KARACHI: In a significant development following the press conference held on October 10, 2024, by the Finance Minister, the Chairman of the Federal Board of Revenue (FBR), and the Director General of Intelligence & Investigation, Inland Revenue, a nationwide crackdown has been launched against businesses benefiting from fake or flying invoices and their Chief Financial Officers (CFOs) involved in tax malpractices. This operation has led to the arrest of five individuals on October 14, 2024, including a notorious fraudster known for creating chains of dummy businesses and four top management members of end-user companies responsible for tax fraud, resulting in billions of rupees in sales tax losses to the national exchequer.
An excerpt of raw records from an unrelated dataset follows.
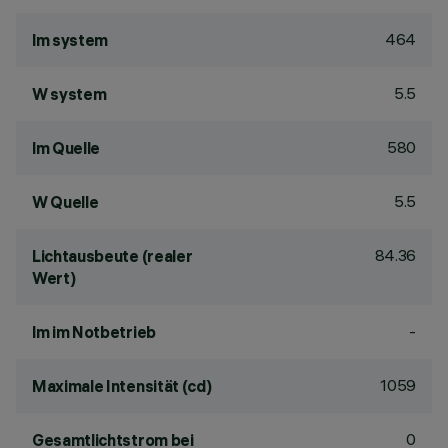
464
lm system
5.5
W system
580
lm Quelle
5.5
W Quelle
84.36
Lichtausbeute (realer
Wert)
-
lm im Notbetrieb
1059
Maximale Intensität (cd)
0
Gesamtlichtstrom bei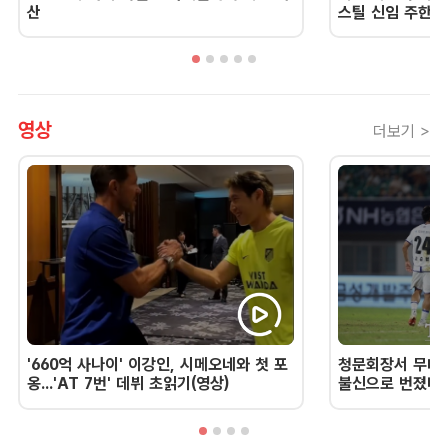
산
스틸 신임 주한 
영상
더보기 >
'660억 사나이' 이강인, 시메오네와 첫 포
청문회장서 무너진
옹...'AT 7번' 데뷔 초읽기(영상)
불신으로 번졌다 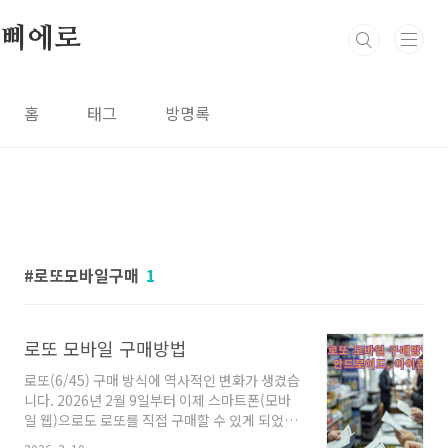
본문 바로가기
삐에로
홈
태그
방명록
로또모바일구매
1
로또 모바일 구매방법
로또(6/45) 구매 방식에 역사적인 변화가 생겼습
니다. 2026년 2월 9일부터 이제 스마트폰(모바
일 웹)으로도 로또를 직접 구매할 수 있게 되었습
니다.단순히 "된다"는 사실보다 더 중요한 것은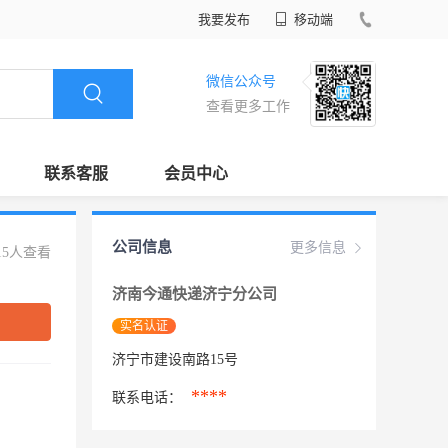
我要发布
移动端
微信公众号
查看更多工作
联系客服
会员中心
公司信息
更多信息
15人查看
济南今通快递济宁分公司
实名认证
济宁市建设南路15号
****
联系电话：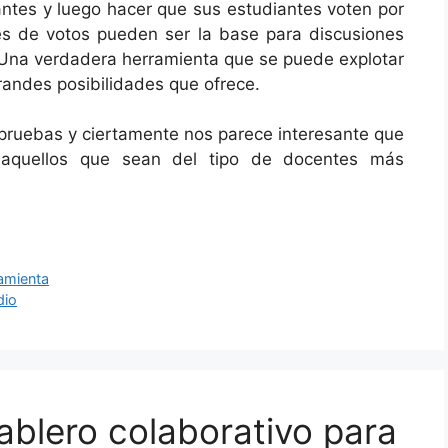
ntes y luego hacer que sus estudiantes voten por
ales de votos pueden ser la base para discusiones
 Una verdadera herramienta que se puede explotar
grandes posibilidades que ofrece.
ruebas y ciertamente nos parece interesante que
 aquellos que sean del tipo de docentes más
ramienta
dio
ablero colaborativo para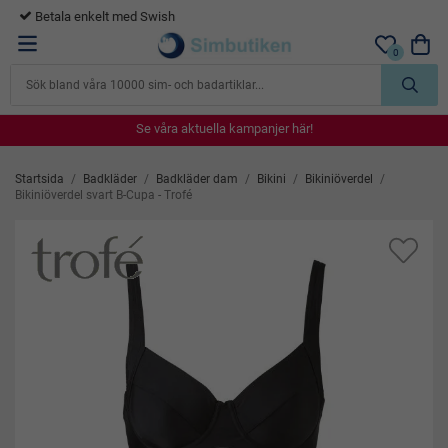
365 dagars öppet köp
0
Se våra aktuella kampanjer här!
Se våra aktuella kampanjer här!
Se våra aktuella kampanjer här!
Se våra aktuella kampanjer här!
Se våra aktuella kampanjer här!
Startsida
/
Badkläder
/
Badkläder dam
/
Bikini
/
Bikiniöverdel
/
Bikiniöverdel svart B-Cupa - Trofé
In Hyderabad, the Directorate of Intelligence & Investigation-Inland Revenue arrested the CFO and Purchase Officer of a prominent Lahore-based battery manufacturer. These individuals were charged with abetment and connivance in sales tax fraud by claiming fake input tax on lead. This intelligence-based operation, supported by the Directorate in Lahore, revealed that the actions of the arrested individuals alone caused a revenue loss exceeding one billion rupees to the national exchequer.

In a separate operation, the Directorate of Intelligence & Investigation-Inland Revenue in Faisalabad apprehended the CFOs of two sister concerns and a leading Faisalabad-based textile unit. These CFOs were implicated in sales tax fraud by claiming fake input tax on coal. The fraudulent activities of this gang of fraudsters have resulted in hundreds of millions of rupees in losses to the national exchequer. An FIR had already been registered against the suppliers, beneficiaries, and other conspirators involved.

Additionally, on October 14, 2024, the pre-arrest bail of Taswar Shahid, a key member of a gang operating fake and dummy units to generate fake sales tax input, was rejected by the court. Shahid was subsequently arrested outside the courtroom. His fraudulent activities have caused billions of rupees in losses to the national exchequer.

These arrests are part of a broader, country-wide crackdown against organized mafias and beneficiaries involved in sales tax fraud. This initiative aligns with the FBR’s enforcement measures aimed at enhancing tax compliance.

Historically, excise and taxation employees were stationed at manufacturing units to oversee input and output recommendations. However, this system was abolished in 1996, leading to a reliance on manufacturers’ declarations, which has been criticized as a flawed decision. The current system of lifetime sales tax and income tax registration, as opposed to annual renewals, has also been identified as problematic, as it fails to keep company data updated. The FBR is urged to verify whether manufacturing units are located in industrial or residential areas, as non-industrial area units are often involved in fraudulent activities.